You’ll hardly be surprised to read that Bellamy was my man of the match on a day when there weren’t too many candidates for that award. Although Mark Hudson had one or two moments in the first half where he slipped below his normal standards this season, I’d say both of our centre backs did well and I thought Aron Gunnarsson put in a good all round showing in central midfield – his fine run and cross in the second half that cried out for a far post finish offered evidence that he has talents that tend to go unacknowledged amongst supporters.

If Gunnarsson did his bit in central midfield then, the question has to be asked as to why we didn’t get on top in this area against a team that was not playing the 4-5-1 system that so many visiting sides do, but matched our 4-4-2 and I’m afraid that the answer has to be that we didn’t see Peter Whittingham at anything like his best again. Now, it could well be asked if it’s fair to put so much responsibility for how we play on one player and whether others in our expensively assembled squad should be helping out more when it comes to creativity and inventiveness, but I’m afraid it’s been the case for some time now that if Whittingham plays well, Cardiff play well – it’s no coincidence that our turgid recent performances have come when Whitts has not been hitting his usual levels.

I don’t think it’s that Whittingham has been playing poorly, but those eight out of ten performances of the autumn have turned into six out ten showings lately and if his freaksihly good set pieces deserved a nine out of ten a few months back, they only merit a seven now – there are other things that need to change for us to start turning in performances which mirror our results, but getting Whittingham back to his best would be a very big step in the right direction.

Yet, the weird thing is that, despite how negative all of the above must read, we are in a stronger position now in terms of getting automatic promotion than we were at 3 o clock yesterday. When you look at Watford’s recent away form, their victory at Middlesbrough wasn’t a huge shock, neither was Burnley beating Palace at Turf Moor, but I think Sheffield Wednesday’s win at Hull says so much about the modern Championship. Wednesday’s triumph reminded me of Ipswich’s win here two seasons ago when we kicked off late in a televised game when all of the earlier results had gone in our favour – we lost 2-0 and blew a chance to establish ourselves in a second place with a handy lead over the team in third.

Now, the fact that the top four sides going into this weekend’s fixtures could only pick up one point between them could be used as an argument that the 2012/13 Championship is a poor one, but couldn’t it equally be claimed that Sheffield Wednesday’s win in particular was proof that, unlike in many so called “strong” leagues, there is quality throughout the division. Just like Peterborough did here, Wednesday won on merit and this only emphasises what a strong position we have got ourselves into.
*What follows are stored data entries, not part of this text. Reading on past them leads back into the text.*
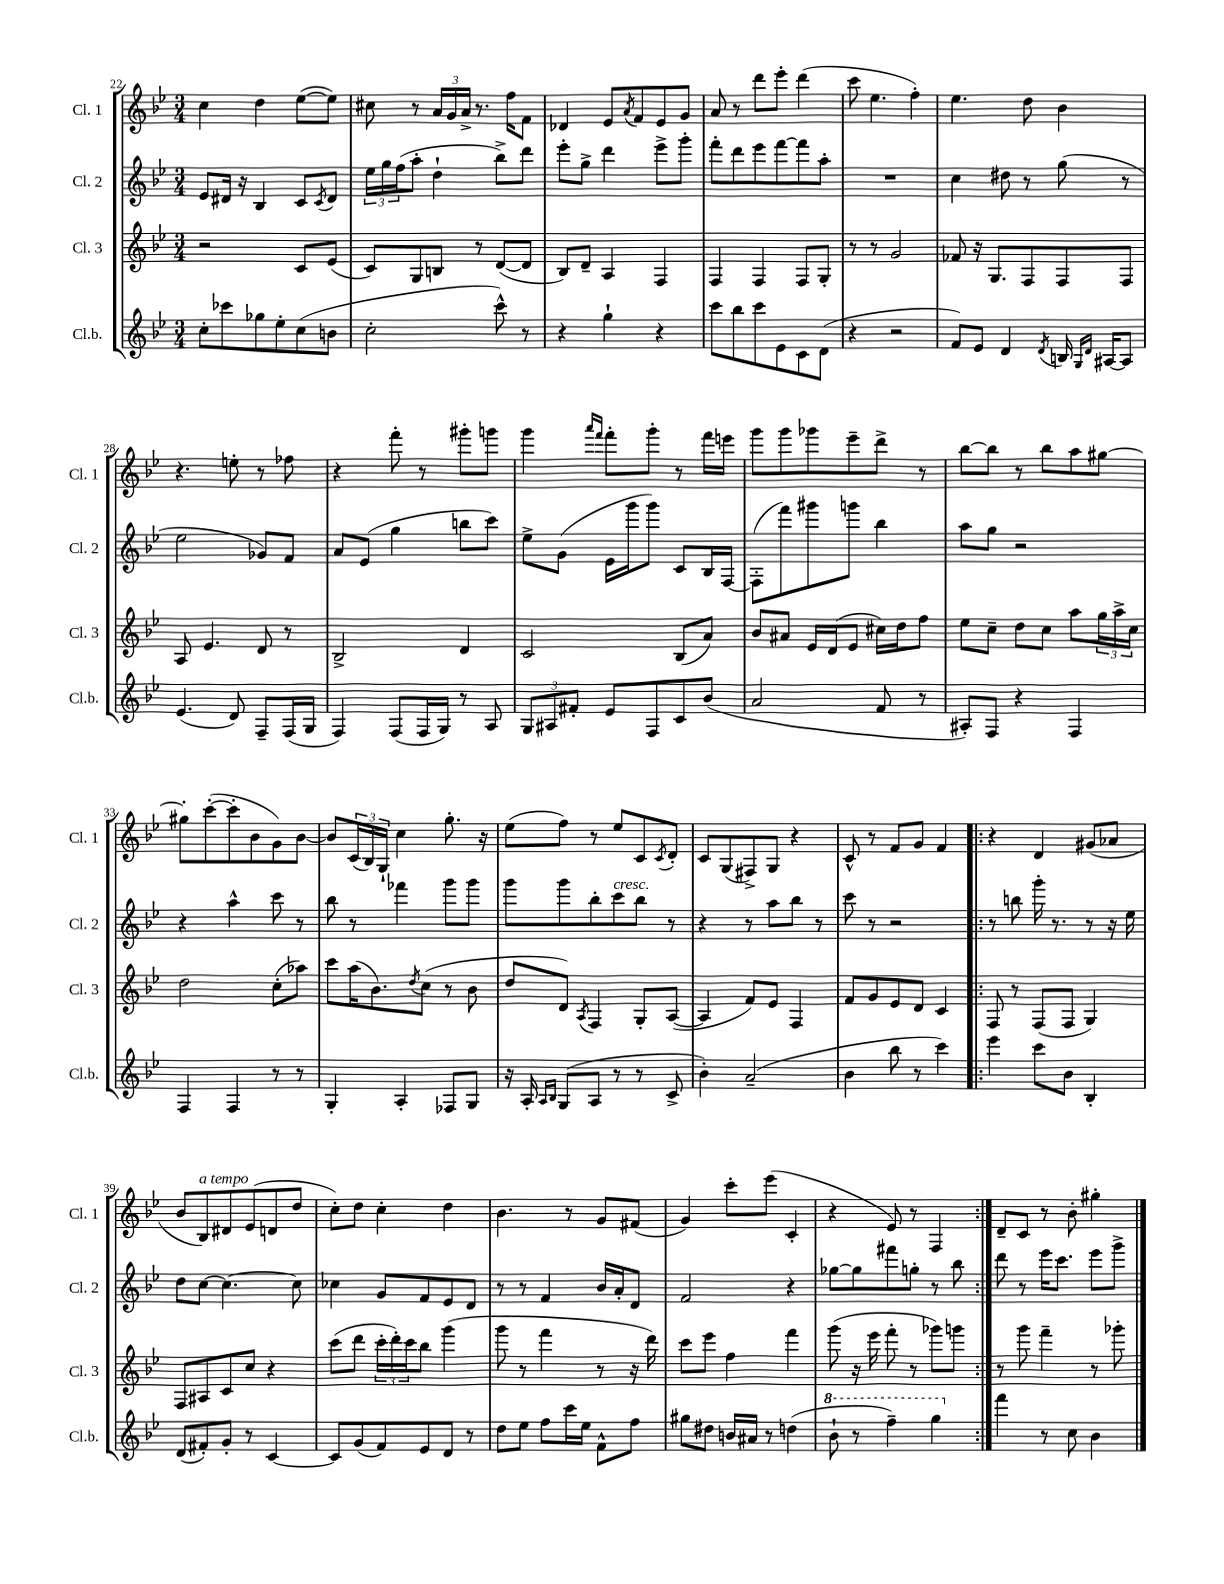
<<
\new StaffGroup <<
\new Staff = "s0" \with { instrumentName = "Cl. 1" shortInstrumentName = "Cl. 1" } {
    \clef treble \key bes \major \numericTimeSignature \time 3/4
    c''4 d''4 ees''8~( ees''8) |
    cis''8 r8 \tuplet 3/2 { a'16 g'16 a'16-> } r8. f''16 f'8 |
    des'4 ees'8 \acciaccatura { a'8 } f'8 ees'8 g'8 |
    a'8 r8 d'''8 ees'''8-. d'''4( |
    c'''8 ees''4. f''4-.) |
    ees''4. d''8 bes'4 |
    r4. e''8-. r8 fes''8 |
    r4 f'''8-. r8 gis'''8-. g'''8 |
    g'''4 \grace { a'''16 f'''16 } f'''8-. g'''8-. r8 f'''16 e'''16 |
    g'''8 g'''8 ges'''8 ees'''8-- d'''8-> r8 |
    bes''8~ bes''8 r8 bes''8 a''8 gis''8~ |
    gis''8-. c'''8~-.( c'''8-. bes'8 g'8) bes'8~ |
    bes'8 \tuplet 3/2 { c'16( bes16) g16-! } c''4 g''8.-. r16 |
    ees''8( f''8) r8 ees''8 c'8 \acciaccatura { c'8 } d'8-. |
    c'8 g8( fis8->) g8 r4 |
    c'8-^ r8 f'8 g'8 f'4 |
    \repeat volta 2 { r4 d'4 gis'8( aes'8 |
    bes'8 bes8^\markup { \italic "a tempo" }) dis'8 ees'8( d'8 d''8 |
    c''8-.) d''8 c''4-. d''4 |
    bes'4. r8 g'8 fis'8( |
    g'4) c'''8-. ees'''8( c'4-. |
    r4 ees'8) r8 f4 | }
    d'8-- c'8 r8 bes'8-. gis''4-. \bar "|." |
}
\new Staff = "s1" \with { instrumentName = "Cl. 2" shortInstrumentName = "Cl. 2" } {
    \clef treble \key bes \major \numericTimeSignature \time 3/4
    ees'8 dis'16 r16 bes4 c'8 \acciaccatura { c'8 } dis'8 |
    \tuplet 3/2 { ees''16 g''16 f''16( } a''8-. d''4-! bes''8->) d'''8 |
    ees'''8-. g''8-> d'''4 ees'''8-> g'''8-. |
    f'''8-. d'''8 ees'''8 f'''8~ f'''8 a''8-. |
    R2. |
    c''4 dis''8 r8 g''8( r8 |
    ees''2 ges'8) f'8 |
    a'8 ees'8( g''4 b''8 c'''8) |
    ees''8-> g'8( ees'16 g'''16 g'''8) c'8 bes16 f16~ |
    f8-.( f'''8) gis'''8 g'''8 bes''4 |
    a''8 g''8 r2 |
    r4 a''4-^ c'''8 r8 |
    bes''8 r8 fes'''4 g'''8 g'''8 |
    g'''8 g'''8 bes''8-. c'''8^\markup { \italic "cresc." } bes''8 r8 |
    r4 r8 a''8 bes''8 r8 |
    c'''8 r8 r2 |
    \repeat volta 2 { r8 b''8 g'''16-. r8. r8 r16 ees''16 |
    d''8 c''8~ c''4.~ c''8 |
    ces''4 g'8 f'8 ees'8 d'8 |
    r8 r8 f'4 bes'16 a'16-. d'8 |
    f'2 r4 |
    ges''8~ ges''8 fis'''8 g''8-. r8 bes''8 | }
    d'''8 r8 ees'''16 c'''8. ees'''8 g'''8-> \bar "|." |
}
\new Staff = "s2" \with { instrumentName = "Cl. 3" shortInstrumentName = "Cl. 3" } {
    \clef treble \key bes \major \numericTimeSignature \time 3/4
    r2 c'8 ees'8( |
    c'8) g8 b8 r8 d'8~( d'8 |
    bes8) d'8-- a4 f4 |
    f4 f4 f8 g8-. |
    r8 r8 g'2 |
    fes'8 r16 g8. f8 f8 f8 |
    a8 ees'4. d'8 r8 |
    bes2-> d'4 |
    c'2 bes8( a'8) |
    bes'8 ais'8 ees'16 d'16( ees'8 cis''16) d''16 f''8 |
    ees''8 c''8-- d''8 c''8 a''8 \tuplet 3/2 { g''16 a''16-> c''16 } |
    d''2 c''8-.( aes''8) |
    c'''8 a''16( bes'8.) \acciaccatura { d''8 } c''8( r8 bes'8 |
    d''8 d'8) \acciaccatura { a8 } f4 g8-. a8~( |
    a4 f'8) ees'8 f4 |
    f'8 g'8 ees'8 d'8 c'4 |
    \repeat volta 2 { f8 r8 f8( f8 g4) |
    f8 ais8 c'8 c''8 r4 |
    c'''8( d'''8 \tuplet 3/2 { c'''16-. d'''16-.) c'''16 } bes''8 g'''4( |
    g'''8 r8 f'''4 r8 r16 d'''16) |
    c'''8 ees'''8 f''4 f'''4 |
    g'''8( r16 ees'''16 f'''8-. r8 ges'''8) g'''8 | }
    r8 g'''8 f'''4-- r8 ges'''8-. \bar "|." |
}
\new Staff = "s3" \with { instrumentName = "Cl.b." shortInstrumentName = "Cl.b." } {
    \clef treble \key bes \major \numericTimeSignature \time 3/4
    c''8-. ces'''8 ges''8 ees''8-. c''8( b'8 |
    c''2-. c'''8-^) r8 |
    r4 g''4-! r4 |
    c'''8 bes''8 c'''8 ees'8 c'8 d'8( |
    r4 r2 |
    f'8) ees'8 d'4 \acciaccatura { d'8 } b16 \grace { g16 d'16 } ais16~ ais8 |
    ees'4.( d'8) f8-- f16( g16 |
    f4) f8( f16 g16) r8 a8 |
    \tuplet 3/2 { g8 ais8 fis'8-. } ees'8 f8 c'8 bes'8( |
    a'2 f'8 r8 |
    ais8-.) f8 r4 f4 |
    f4 f4 r8 r8 |
    g4-. a4-. fes8 g8 |
    r16 a16-. \grace { a16 bes16 } g8( a8 r8 r8 c'8-> |
    bes'4-.) a'2--( |
    bes'4 bes''8 r8 c'''4) |
    \repeat volta 2 { ees'''4 c'''8 bes'8 bes4-. |
    d'8( fis'8-.) g'8-. r8 c'4~ |
    c'8 g'8( f'8) ees'8 d'8 r8 |
    d''8 ees''8 f''8 c'''16 ees''16 f'8-^ f''8 |
    gis''8 dis''8 b'16 ais'16 r8 d''4( |
    \ottava #1 bes''8-! r8 f'''4--) g'''4 \ottava #0 | }
    f'''4 r8 c''8 bes'4 \bar "|." |
}
>>
>>
\layout { \context { \Score currentBarNumber = #22 } }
The chasing pack are going to be taking points off each other in the coming months while also having to be aware that everyone of the current top six have dropped home points against at least one of the current bottom four so far. It’d be nice for the team to show us some of that Blackburn form again, but we are going to have a very handy lead at the top going into February – if us and Hull swapped positions, we’d be saying they were are as good as up.